Cumbre

Cumbre latinoamericana.
Foto: ElioRguezP

No sabemos hasta estos momentos de vida planetaria a cuál “democracia” se refieren los anfitriones de la Cumbre latinoamericana, como para otorgarse el derecho de privilegiar su ingreso y impidiendo el acceso a otros que no son o no practican esa forma de gobierno. Es como si yo, y sólo yo, decido quién va a mi fiesta, cuando en realidad la pluralidad a debería ser el pan de cada día para los pocos demócratas habidos en la tierra. Es que presumir “nosotros somos los demócratas y ustedes no”, sólo porque no asumes mis valores –“democráticos”, of course−, es estar más cerca de negarse a dialogar, y hasta  mandar a volar todo lo que no es o deseo que sea, como ejemplo de “civilización”… occidental. Probablemente el inglés partidario de la burguesía, John Locke, o el aristócrata Hamilton, estarían seguramente frunciendo el cejo ante esta sala de privilegios… O tal vez no. No cité primero a los viejos Marx y Engels, porque entonces sí se carcajearían ante esta especie de “aburguesamiento” de la palabra, de quienes presumen y la colonizan.

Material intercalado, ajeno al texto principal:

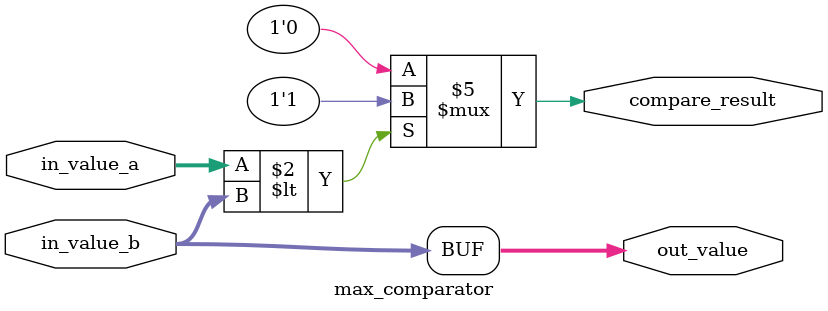
<source format=v>
`timescale 1ns / 1ps

module max_comparator(in_value_a, in_value_b, compare_result, out_value);
input signed [12:0] in_value_a; // value a + index 8+5 bits
input signed [12:0] in_value_b; // value b+ index 8+5 bits
output reg  compare_result; // binary 1 or 0
output reg signed [12:0] out_value; // value+index

always @(in_value_a or in_value_b)
begin
if(in_value_a<in_value_b)
    compare_result <= 1;
else 
    compare_result <= 0;

if(compare_result)	out_value <= in_value_a;
else out_value <= in_value_b;
end

endmodule

</source>
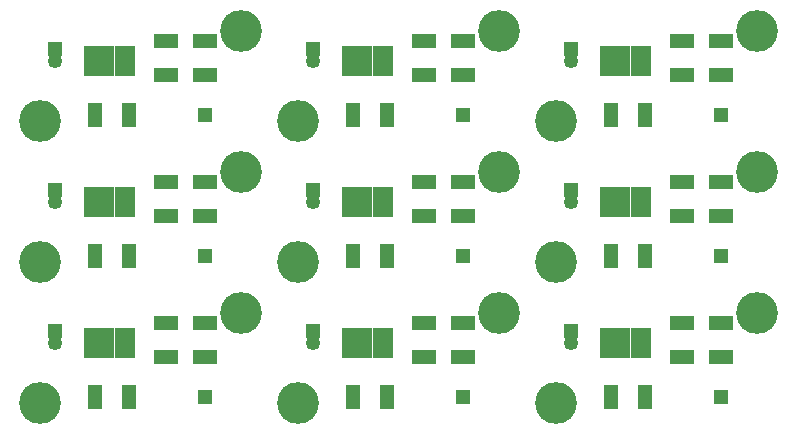
<source format=gbr>
G04 #@! TF.FileFunction,Soldermask,Top*
%FSLAX46Y46*%
G04 Gerber Fmt 4.6, Leading zero omitted, Abs format (unit mm)*
G04 Created by KiCad (PCBNEW 4.0.7) date 09/28/17 16:14:06*
%MOMM*%
%LPD*%
G01*
G04 APERTURE LIST*
%ADD10C,0.100000*%
%ADD11R,2.600000X2.500000*%
%ADD12R,1.700000X2.500000*%
%ADD13R,2.100000X1.300000*%
%ADD14R,1.300000X2.100000*%
%ADD15R,1.250000X1.250000*%
%ADD16O,1.250000X1.250000*%
%ADD17C,3.540000*%
G04 APERTURE END LIST*
D10*
D11*
X186068000Y-129794000D03*
D12*
X188328000Y-129794000D03*
D13*
X195072000Y-128090000D03*
X195072000Y-130990000D03*
D14*
X188648000Y-134366000D03*
X185748000Y-134366000D03*
D13*
X191770000Y-130990000D03*
X191770000Y-128090000D03*
D15*
X182372000Y-128778000D03*
D16*
X182372000Y-129778000D03*
D15*
X195072000Y-134366000D03*
D17*
X181102000Y-134874000D03*
X198120000Y-127254000D03*
X198120000Y-115316000D03*
X181102000Y-122936000D03*
D15*
X195072000Y-122428000D03*
X182372000Y-116840000D03*
D16*
X182372000Y-117840000D03*
D13*
X191770000Y-119052000D03*
X191770000Y-116152000D03*
D14*
X188648000Y-122428000D03*
X185748000Y-122428000D03*
D13*
X195072000Y-116152000D03*
X195072000Y-119052000D03*
D11*
X186068000Y-117856000D03*
D12*
X188328000Y-117856000D03*
D11*
X186068000Y-105918000D03*
D12*
X188328000Y-105918000D03*
D13*
X195072000Y-104214000D03*
X195072000Y-107114000D03*
D14*
X188648000Y-110490000D03*
X185748000Y-110490000D03*
D13*
X191770000Y-107114000D03*
X191770000Y-104214000D03*
D15*
X182372000Y-104902000D03*
D16*
X182372000Y-105902000D03*
D15*
X195072000Y-110490000D03*
D17*
X181102000Y-110998000D03*
X198120000Y-103378000D03*
X176276000Y-103378000D03*
X159258000Y-110998000D03*
D15*
X173228000Y-110490000D03*
X160528000Y-104902000D03*
D16*
X160528000Y-105902000D03*
D13*
X169926000Y-107114000D03*
X169926000Y-104214000D03*
D14*
X166804000Y-110490000D03*
X163904000Y-110490000D03*
D13*
X173228000Y-104214000D03*
X173228000Y-107114000D03*
D11*
X164224000Y-105918000D03*
D12*
X166484000Y-105918000D03*
D11*
X164224000Y-117856000D03*
D12*
X166484000Y-117856000D03*
D13*
X173228000Y-116152000D03*
X173228000Y-119052000D03*
D14*
X166804000Y-122428000D03*
X163904000Y-122428000D03*
D13*
X169926000Y-119052000D03*
X169926000Y-116152000D03*
D15*
X160528000Y-116840000D03*
D16*
X160528000Y-117840000D03*
D15*
X173228000Y-122428000D03*
D17*
X159258000Y-122936000D03*
X176276000Y-115316000D03*
X176276000Y-127254000D03*
X159258000Y-134874000D03*
D15*
X173228000Y-134366000D03*
X160528000Y-128778000D03*
D16*
X160528000Y-129778000D03*
D13*
X169926000Y-130990000D03*
X169926000Y-128090000D03*
D14*
X166804000Y-134366000D03*
X163904000Y-134366000D03*
D13*
X173228000Y-128090000D03*
X173228000Y-130990000D03*
D11*
X164224000Y-129794000D03*
D12*
X166484000Y-129794000D03*
D11*
X142380000Y-129794000D03*
D12*
X144640000Y-129794000D03*
D13*
X151384000Y-128090000D03*
X151384000Y-130990000D03*
D14*
X144960000Y-134366000D03*
X142060000Y-134366000D03*
D13*
X148082000Y-130990000D03*
X148082000Y-128090000D03*
D15*
X138684000Y-128778000D03*
D16*
X138684000Y-129778000D03*
D15*
X151384000Y-134366000D03*
D17*
X137414000Y-134874000D03*
X154432000Y-127254000D03*
X154432000Y-115316000D03*
X137414000Y-122936000D03*
D15*
X151384000Y-122428000D03*
X138684000Y-116840000D03*
D16*
X138684000Y-117840000D03*
D13*
X148082000Y-119052000D03*
X148082000Y-116152000D03*
D14*
X144960000Y-122428000D03*
X142060000Y-122428000D03*
D13*
X151384000Y-116152000D03*
X151384000Y-119052000D03*
D11*
X142380000Y-117856000D03*
D12*
X144640000Y-117856000D03*
D11*
X142380000Y-105918000D03*
D12*
X144640000Y-105918000D03*
D13*
X151384000Y-104214000D03*
X151384000Y-107114000D03*
D14*
X144960000Y-110490000D03*
X142060000Y-110490000D03*
D13*
X148082000Y-107114000D03*
X148082000Y-104214000D03*
D15*
X138684000Y-104902000D03*
D16*
X138684000Y-105902000D03*
D15*
X151384000Y-110490000D03*
D17*
X137414000Y-110998000D03*
X154432000Y-103378000D03*
M02*

</source>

Si el anfitrión,  intereses, lobbys, especuladores, “gusanos” o mafias, girando en torno a ese atrevimiento para intentar excluir a Venezuela, Nicaragua, y, claro, Cuba, deberíamos ponernos a pensar igualmente en la democracia norteña. Bueno, en el papel podrían decirme sí es una democracia; pero en su historia, fundación, desarrollo y práctica, podría dejar mucho que pensar, pese a que su funcionamiento ha sido un ejemplo, si se compara con las europeas, más acotadas. Ya el crítico social (sí, crítico, una palabra hoy escurridiza, ausente, que espanta porque afecta susceptibilidades académicas, laborales, amistades) C. W. Mills analizó y conceptualizó el fenómeno allí como “la élite del poder”, quien es la que domina la vida política social, militar. Es que en los hechos son dos partidos políticos, maquinarias electorales adineradas, de especulación, y de control y orden social, quienes juegan cada cuatro años su turno. Uno demócrata, otro republicano. Sí hay otros, me dirán. Sólo que esos no encabezan las preferencias electorales. Compiten sí, pero no son parte de “sistema”. Y como sabemos o deberíamos saber, decirlo o plantearlo, por lo menos, estos dos partidos son parecidos. (No escribí “muy parecidos”, porque no lo son; sin embargo, en ocasiones, los demócratas parecieran comportarse como “republicanos”.)

No permitir, si en el presidente Biden descansa la decisión, que todos acudan a la cumbre, sea la ideología o forma de gobierno que sea, es ver que el pasado sigue siendo presente: un muro o pretexto ideológico frente a todo aquel osado que haga u oriente sus políticas fuera de las del Banco Mundial, la Organización Mundial del Comercio, el Fondo Monetario Internacional, u otros organismos surgidos del mundo de la posguerra −como Rusia hoy en el fondo reclama, lo que el fundador del Foro Davos (enclave de la plutocracia mundial precisamente a favor de esta forma de vida que pretendió ser global en inglés, con Hollywood, Wald Disney, Netflix…), dijo estar en puerta “un nuevo orden mundial”.

Frente al empuje de otras formas distintas desde abajo en la región, opciones cuestionadoras de políticas desiguales, explotadoras y coloniales, hoy, el centro hegemónico no ve con buenos ojos estas nuevas irrupciones que van desde México, Honduras y quizá, Colombia, No sabemos por qué algunos usan a la democracia cerrando puertas, por lo menos, el diálogo, e intercambio, partes básicas de la democracia.